Carlene McKain et al., Appellants, v Metropolitan Transportation Authority et al., Respondents.
[712 NYS2d 380]
[MAJORITY]
—In an action to recover damages for personal injuries, etc., the plaintiffs appeal from an order of the Supreme Court, Queens County (Schmidt, J.), dated June 30, 1999, which granted the defendants’ motion for summary judgment dismissing the complaint and denied their cross motion, in effect, to impose a sanction upon the defendants for the spoliation of evidence.
Ordered that the order is affirmed, with costs.
The Supreme Court properly granted the defendants’ motion for summary judgment dismissing the complaint. The defendants established a prima facie case showing entitlement to judgment in their favor as a matter of law. The record contained no evidence from which it could be concluded that the defendants had actual or constructive notice of the defective condition which allegedly caused the plaintiffs fall (see, Carlos v New Rochelle Mun.
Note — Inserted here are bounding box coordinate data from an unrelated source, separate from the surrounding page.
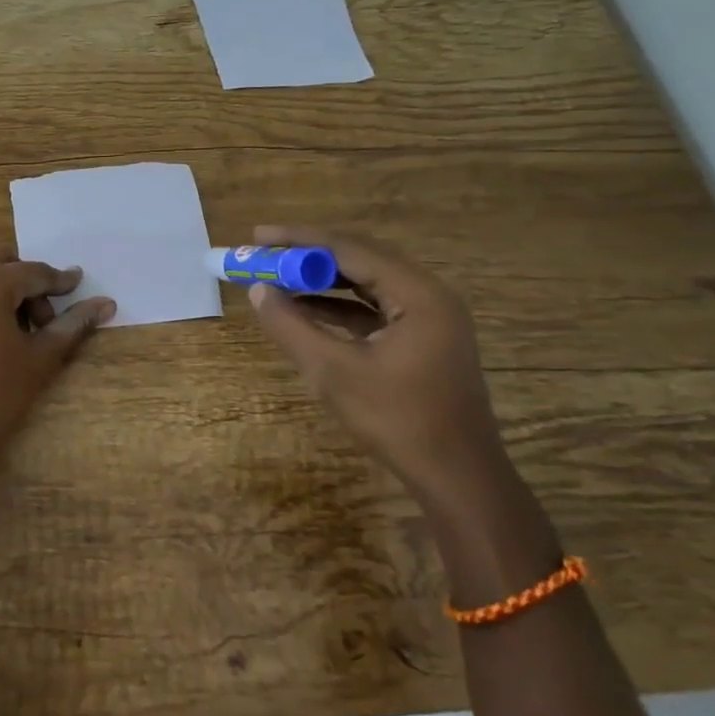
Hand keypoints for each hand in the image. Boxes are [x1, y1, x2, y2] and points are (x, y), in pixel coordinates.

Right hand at [245, 224, 510, 514]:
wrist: (457, 478)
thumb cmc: (397, 420)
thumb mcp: (333, 372)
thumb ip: (291, 326)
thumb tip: (257, 290)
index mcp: (417, 294)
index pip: (349, 249)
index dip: (299, 240)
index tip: (257, 237)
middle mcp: (428, 295)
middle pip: (360, 259)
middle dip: (308, 256)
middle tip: (263, 253)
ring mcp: (429, 318)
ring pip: (366, 283)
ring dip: (321, 280)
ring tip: (277, 277)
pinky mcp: (423, 340)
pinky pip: (374, 309)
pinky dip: (339, 306)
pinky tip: (306, 310)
Hous. Auth., 262 AD2d 515; Schultz v New York Racing Assn., 253 AD2d 489; Paul v New York City Tr. Auth., 244 AD2d 322).
The Supreme Court properly denied the plaintiffs’ cross motion to impose a sanction for the spoliation of evidence (see, Moore v Eyzenberg, 270 AD2d 468; Popfinger v Terminix Intl. Co. Ltd. Partnership, 251 AD2d 564). Bracken, J. P., O’Brien, Thompson and Florio, JJ., concur.